April 29th, 2004 at 7:06 pm
hi im calmed now thanks for the outlet let me know how you are. we can talk about tranquil streams and rivers distant birds bathing next to water falls beautifull!
May 17th, 2004 at 11:07 pm
Started on pagemaker, taught Q for years, and switched to InDesign as soon as I could. NEVER going back.
The killer for me was when I called Q to buy it for the lab at my public high school. They wanted SEVEN THOUSAND DOLLARS for a license. I calmly explained that this was more than my entire budget for two years. The helpful, cold and unsympathetic person on the phone explained that I could buy a lab pack for only $3,000, but I wouldn’t be able to buy upgrades. I finally said OK and she sent me SIX PAGES of paperwork to fill out, including my course outlines, to prove I merited this huge educational discount. Oh, and there was one more thing…I was supposed to install plastic ‘dongles’ on each and every machine in order for Q to work…
I called Adobe and they beat the price. I spent about 20 minutes looking through the program and I was up and running in InDesign. I especially love teaching it to adults who are used to Quark and Pagemaker. As I go through its well-thought-out features, it’s like giving them a series of presents, and the ooohs and aaahs are music to my ears. It has a few bugs, but Adobe upgrades, REALLY upgrades, often, and they listen and fix things.
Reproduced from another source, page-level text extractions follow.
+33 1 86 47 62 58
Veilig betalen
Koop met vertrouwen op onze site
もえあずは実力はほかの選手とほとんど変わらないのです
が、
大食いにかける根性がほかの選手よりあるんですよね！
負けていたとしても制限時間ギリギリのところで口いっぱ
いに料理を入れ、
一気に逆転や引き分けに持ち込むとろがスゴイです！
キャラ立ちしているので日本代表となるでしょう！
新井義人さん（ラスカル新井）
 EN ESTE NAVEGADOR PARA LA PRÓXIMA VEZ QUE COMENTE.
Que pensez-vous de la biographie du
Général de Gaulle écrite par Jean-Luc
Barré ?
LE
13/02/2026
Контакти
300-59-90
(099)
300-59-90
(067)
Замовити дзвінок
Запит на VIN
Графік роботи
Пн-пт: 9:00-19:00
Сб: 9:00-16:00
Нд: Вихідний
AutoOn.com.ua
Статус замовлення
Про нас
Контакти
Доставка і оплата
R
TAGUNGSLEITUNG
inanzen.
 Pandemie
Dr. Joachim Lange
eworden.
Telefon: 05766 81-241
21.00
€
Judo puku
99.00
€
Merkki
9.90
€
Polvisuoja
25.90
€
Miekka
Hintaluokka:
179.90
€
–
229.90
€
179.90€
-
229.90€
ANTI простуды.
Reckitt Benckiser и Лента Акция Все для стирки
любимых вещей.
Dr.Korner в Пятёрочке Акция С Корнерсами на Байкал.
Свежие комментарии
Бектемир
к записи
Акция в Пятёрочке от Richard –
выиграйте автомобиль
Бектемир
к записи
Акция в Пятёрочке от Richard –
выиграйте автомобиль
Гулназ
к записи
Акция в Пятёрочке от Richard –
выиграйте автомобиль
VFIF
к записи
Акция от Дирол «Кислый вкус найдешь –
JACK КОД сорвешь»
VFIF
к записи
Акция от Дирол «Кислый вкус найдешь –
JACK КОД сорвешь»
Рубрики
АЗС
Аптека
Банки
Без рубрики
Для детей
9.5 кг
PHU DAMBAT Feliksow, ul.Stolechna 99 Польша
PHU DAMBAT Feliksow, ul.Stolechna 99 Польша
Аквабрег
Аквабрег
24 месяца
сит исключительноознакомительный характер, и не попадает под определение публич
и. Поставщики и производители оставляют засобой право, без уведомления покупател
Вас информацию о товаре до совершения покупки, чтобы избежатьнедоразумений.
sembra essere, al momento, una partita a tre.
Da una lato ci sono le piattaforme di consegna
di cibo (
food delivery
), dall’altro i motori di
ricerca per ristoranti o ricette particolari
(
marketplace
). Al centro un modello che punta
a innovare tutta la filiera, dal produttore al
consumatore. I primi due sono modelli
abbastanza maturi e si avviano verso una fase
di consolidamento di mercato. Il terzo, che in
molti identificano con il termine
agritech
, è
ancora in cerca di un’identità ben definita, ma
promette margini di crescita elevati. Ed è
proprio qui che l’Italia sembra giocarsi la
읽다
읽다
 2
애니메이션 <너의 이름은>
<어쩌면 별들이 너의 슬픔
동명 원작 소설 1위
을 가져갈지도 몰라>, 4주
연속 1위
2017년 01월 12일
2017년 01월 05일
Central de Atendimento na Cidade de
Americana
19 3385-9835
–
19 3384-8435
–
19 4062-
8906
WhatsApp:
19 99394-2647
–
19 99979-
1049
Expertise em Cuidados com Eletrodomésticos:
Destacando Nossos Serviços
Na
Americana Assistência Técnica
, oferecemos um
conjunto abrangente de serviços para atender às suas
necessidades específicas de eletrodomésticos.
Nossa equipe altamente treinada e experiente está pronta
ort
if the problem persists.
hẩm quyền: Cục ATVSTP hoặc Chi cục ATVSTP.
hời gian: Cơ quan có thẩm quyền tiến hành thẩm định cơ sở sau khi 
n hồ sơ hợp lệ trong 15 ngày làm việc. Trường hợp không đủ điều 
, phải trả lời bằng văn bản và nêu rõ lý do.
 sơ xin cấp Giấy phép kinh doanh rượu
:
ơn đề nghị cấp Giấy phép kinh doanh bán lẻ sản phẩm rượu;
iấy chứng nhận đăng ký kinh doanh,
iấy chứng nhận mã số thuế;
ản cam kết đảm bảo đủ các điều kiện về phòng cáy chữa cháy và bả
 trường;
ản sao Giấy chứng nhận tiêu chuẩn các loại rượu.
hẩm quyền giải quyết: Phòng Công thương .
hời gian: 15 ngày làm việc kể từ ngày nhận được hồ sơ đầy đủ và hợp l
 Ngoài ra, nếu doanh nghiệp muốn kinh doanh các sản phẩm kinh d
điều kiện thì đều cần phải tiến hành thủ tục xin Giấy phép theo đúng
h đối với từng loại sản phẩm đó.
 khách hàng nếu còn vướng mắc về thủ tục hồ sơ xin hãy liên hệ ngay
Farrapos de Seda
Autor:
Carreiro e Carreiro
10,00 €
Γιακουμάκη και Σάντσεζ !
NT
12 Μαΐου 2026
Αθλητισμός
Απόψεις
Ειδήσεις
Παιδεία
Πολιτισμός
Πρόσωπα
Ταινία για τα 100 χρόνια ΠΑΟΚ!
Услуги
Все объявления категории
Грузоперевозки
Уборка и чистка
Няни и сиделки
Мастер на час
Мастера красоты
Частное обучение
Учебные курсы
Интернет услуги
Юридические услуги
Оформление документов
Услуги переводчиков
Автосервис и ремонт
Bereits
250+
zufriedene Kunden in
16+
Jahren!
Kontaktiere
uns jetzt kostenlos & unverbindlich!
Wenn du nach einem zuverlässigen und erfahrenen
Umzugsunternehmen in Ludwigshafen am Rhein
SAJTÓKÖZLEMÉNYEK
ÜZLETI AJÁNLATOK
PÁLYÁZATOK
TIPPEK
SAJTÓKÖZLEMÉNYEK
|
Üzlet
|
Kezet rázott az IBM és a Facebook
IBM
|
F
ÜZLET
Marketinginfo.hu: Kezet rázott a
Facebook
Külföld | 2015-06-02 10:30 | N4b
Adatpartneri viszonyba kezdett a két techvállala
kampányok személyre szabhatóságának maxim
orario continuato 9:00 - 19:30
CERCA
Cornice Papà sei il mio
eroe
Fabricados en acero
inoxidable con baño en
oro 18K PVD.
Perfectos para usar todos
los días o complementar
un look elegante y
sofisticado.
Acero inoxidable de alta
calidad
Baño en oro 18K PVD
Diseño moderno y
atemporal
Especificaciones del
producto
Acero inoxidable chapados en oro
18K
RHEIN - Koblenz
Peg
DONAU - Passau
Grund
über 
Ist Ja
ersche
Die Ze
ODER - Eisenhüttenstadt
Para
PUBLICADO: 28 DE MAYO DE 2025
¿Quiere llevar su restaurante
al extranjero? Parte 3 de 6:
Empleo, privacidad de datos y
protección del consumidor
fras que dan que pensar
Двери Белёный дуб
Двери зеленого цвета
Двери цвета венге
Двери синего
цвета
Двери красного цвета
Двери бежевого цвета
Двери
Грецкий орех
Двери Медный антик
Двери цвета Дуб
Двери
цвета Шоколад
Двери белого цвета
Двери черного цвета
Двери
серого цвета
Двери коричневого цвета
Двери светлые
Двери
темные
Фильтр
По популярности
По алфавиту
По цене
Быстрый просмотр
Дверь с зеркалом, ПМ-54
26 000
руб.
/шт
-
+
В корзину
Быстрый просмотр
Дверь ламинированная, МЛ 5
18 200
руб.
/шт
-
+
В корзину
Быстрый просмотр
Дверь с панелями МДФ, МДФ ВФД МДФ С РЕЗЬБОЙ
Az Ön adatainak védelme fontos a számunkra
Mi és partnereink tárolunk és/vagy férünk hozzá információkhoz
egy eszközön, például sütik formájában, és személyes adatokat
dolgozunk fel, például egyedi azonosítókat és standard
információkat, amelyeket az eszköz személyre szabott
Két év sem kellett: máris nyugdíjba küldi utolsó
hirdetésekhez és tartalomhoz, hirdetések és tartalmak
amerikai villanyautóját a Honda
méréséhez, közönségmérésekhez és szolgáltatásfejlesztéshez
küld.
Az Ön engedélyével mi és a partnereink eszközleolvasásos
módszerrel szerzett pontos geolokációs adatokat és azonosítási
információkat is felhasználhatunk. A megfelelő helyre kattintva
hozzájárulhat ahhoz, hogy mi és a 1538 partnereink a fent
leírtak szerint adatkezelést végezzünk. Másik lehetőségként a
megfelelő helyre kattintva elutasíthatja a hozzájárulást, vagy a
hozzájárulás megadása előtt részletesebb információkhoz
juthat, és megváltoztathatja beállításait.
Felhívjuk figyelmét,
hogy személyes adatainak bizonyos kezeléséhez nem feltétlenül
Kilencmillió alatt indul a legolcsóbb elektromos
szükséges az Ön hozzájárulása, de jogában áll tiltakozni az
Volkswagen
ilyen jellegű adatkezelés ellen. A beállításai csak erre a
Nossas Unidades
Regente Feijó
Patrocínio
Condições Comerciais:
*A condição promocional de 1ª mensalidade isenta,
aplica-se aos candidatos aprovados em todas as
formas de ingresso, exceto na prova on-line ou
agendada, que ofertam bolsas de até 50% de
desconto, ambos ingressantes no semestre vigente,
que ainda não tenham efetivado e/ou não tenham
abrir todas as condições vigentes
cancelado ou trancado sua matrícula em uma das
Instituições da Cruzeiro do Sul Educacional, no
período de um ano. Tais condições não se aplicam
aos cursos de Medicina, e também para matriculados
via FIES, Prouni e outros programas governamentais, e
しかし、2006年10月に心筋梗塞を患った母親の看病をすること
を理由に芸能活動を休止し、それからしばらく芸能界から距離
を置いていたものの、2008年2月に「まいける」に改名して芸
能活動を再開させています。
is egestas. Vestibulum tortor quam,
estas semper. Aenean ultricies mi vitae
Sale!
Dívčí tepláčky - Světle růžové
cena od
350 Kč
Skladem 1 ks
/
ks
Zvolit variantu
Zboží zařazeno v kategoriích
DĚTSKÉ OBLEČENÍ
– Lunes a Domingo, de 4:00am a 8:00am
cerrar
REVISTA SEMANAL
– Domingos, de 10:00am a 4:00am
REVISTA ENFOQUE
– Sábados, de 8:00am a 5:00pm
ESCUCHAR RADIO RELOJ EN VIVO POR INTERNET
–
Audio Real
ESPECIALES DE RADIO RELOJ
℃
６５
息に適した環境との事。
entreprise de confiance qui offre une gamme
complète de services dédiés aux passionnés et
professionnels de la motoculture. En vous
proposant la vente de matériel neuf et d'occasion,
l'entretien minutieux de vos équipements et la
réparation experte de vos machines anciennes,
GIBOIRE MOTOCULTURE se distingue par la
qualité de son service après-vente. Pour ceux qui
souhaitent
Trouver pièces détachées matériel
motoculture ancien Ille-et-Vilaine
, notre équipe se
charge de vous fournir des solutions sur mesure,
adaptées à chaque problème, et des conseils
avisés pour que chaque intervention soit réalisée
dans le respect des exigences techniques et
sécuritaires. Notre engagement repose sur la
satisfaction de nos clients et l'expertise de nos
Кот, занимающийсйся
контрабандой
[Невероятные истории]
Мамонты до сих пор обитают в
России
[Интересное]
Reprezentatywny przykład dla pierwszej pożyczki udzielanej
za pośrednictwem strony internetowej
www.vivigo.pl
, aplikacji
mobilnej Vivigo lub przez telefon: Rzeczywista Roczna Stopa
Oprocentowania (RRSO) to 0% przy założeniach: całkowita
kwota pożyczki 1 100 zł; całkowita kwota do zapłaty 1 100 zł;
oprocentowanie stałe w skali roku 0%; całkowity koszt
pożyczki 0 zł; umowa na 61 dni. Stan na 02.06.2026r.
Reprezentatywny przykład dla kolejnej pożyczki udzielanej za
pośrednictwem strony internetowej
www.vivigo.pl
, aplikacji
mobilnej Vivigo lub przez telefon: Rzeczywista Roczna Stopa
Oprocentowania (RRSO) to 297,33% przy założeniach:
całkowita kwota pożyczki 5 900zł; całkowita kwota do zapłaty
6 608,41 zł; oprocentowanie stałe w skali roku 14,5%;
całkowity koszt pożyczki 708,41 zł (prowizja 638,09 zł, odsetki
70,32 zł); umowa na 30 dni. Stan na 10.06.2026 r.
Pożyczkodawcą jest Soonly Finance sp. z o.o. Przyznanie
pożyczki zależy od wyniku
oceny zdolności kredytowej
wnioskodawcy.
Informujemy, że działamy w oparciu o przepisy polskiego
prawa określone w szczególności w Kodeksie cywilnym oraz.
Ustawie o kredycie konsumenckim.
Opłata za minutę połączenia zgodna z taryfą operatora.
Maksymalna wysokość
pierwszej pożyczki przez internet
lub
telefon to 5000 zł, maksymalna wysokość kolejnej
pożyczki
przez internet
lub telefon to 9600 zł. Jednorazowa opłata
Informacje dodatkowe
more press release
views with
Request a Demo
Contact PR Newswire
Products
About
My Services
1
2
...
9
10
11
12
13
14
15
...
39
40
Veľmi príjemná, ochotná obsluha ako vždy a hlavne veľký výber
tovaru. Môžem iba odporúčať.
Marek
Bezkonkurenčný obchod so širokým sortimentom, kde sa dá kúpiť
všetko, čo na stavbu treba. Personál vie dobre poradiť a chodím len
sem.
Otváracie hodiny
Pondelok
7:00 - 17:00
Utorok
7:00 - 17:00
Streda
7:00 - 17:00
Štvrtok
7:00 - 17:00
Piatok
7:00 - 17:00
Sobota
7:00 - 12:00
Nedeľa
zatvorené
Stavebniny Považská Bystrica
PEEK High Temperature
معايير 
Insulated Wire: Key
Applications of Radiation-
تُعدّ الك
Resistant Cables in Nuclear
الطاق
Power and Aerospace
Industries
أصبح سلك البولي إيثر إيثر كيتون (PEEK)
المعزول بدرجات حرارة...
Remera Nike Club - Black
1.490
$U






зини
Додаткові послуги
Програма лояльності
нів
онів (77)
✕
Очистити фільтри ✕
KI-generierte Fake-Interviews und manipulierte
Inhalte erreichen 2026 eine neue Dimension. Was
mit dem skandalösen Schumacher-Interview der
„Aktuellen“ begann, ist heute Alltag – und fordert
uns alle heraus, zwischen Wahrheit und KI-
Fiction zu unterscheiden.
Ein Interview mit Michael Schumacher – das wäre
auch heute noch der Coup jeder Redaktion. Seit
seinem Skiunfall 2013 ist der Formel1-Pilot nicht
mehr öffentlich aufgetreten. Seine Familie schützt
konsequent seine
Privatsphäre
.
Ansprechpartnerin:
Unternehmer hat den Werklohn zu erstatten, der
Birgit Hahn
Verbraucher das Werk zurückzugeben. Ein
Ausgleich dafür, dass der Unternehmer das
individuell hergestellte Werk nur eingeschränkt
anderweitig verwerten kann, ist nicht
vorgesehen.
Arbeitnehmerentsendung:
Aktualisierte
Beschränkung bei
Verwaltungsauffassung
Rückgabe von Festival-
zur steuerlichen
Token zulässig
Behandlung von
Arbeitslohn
I called tech support a few months and got a great guy who spent almost half an hour with me, free.
And by the way, if you haven’t upgraded to the CS version of InDesign, it has some really worthwhile features. It’s a much better beast than version 2.
Quark is now paying for their arrogance and stupidity (a tabs window that covers your entire document and isn’t re-sizeable, and then three years later, they upgrade and don’t fix it…even stooopid ol’ microsoft word uses a palette for tabs instead of a window. What a no-brainer!)
The only feature I miss is jabberwocky, a short-lived way to create your own placeholder text in several flavors.
Glad so many others share my total fed-upness with Q
August 14th, 2004 at 5:23 pm
As a tech in a the Worlds largest commercial printing firm let me say this….Quark 4 is solid, dependable, and works well…..soooooo now we have Quark 6 and yes indeed it truly blows….2004: the year Quark died!
August 24th, 2004 at 10:54 am
I work at a printshop that refuses to spend any money. Therefor, i’m still running OS8 on some of these computers. I have only Quark and Pagemaker to choose from, and will choose quark each and every time. I have never had any problems with quark, and can make pdfs with no problem and have never had it crash on me or mangle a job. Perhaps it’s my soothing trackball skills.. i do not know. Because my boss refuses to put any money into this department, we have to either turn away Indesign jobs, have them redo it it pagemaker or quark or send us a hi res pdf in color seps. My problem, since I started, has been with the stupid blue and white G3’s that are as old as I am and sometime resemble stephen king’s christine… I need an old priest and a young priest… I hve indesign at home, and do prefer it, but unfortunately, i dont’ work at home, i work here… in hell.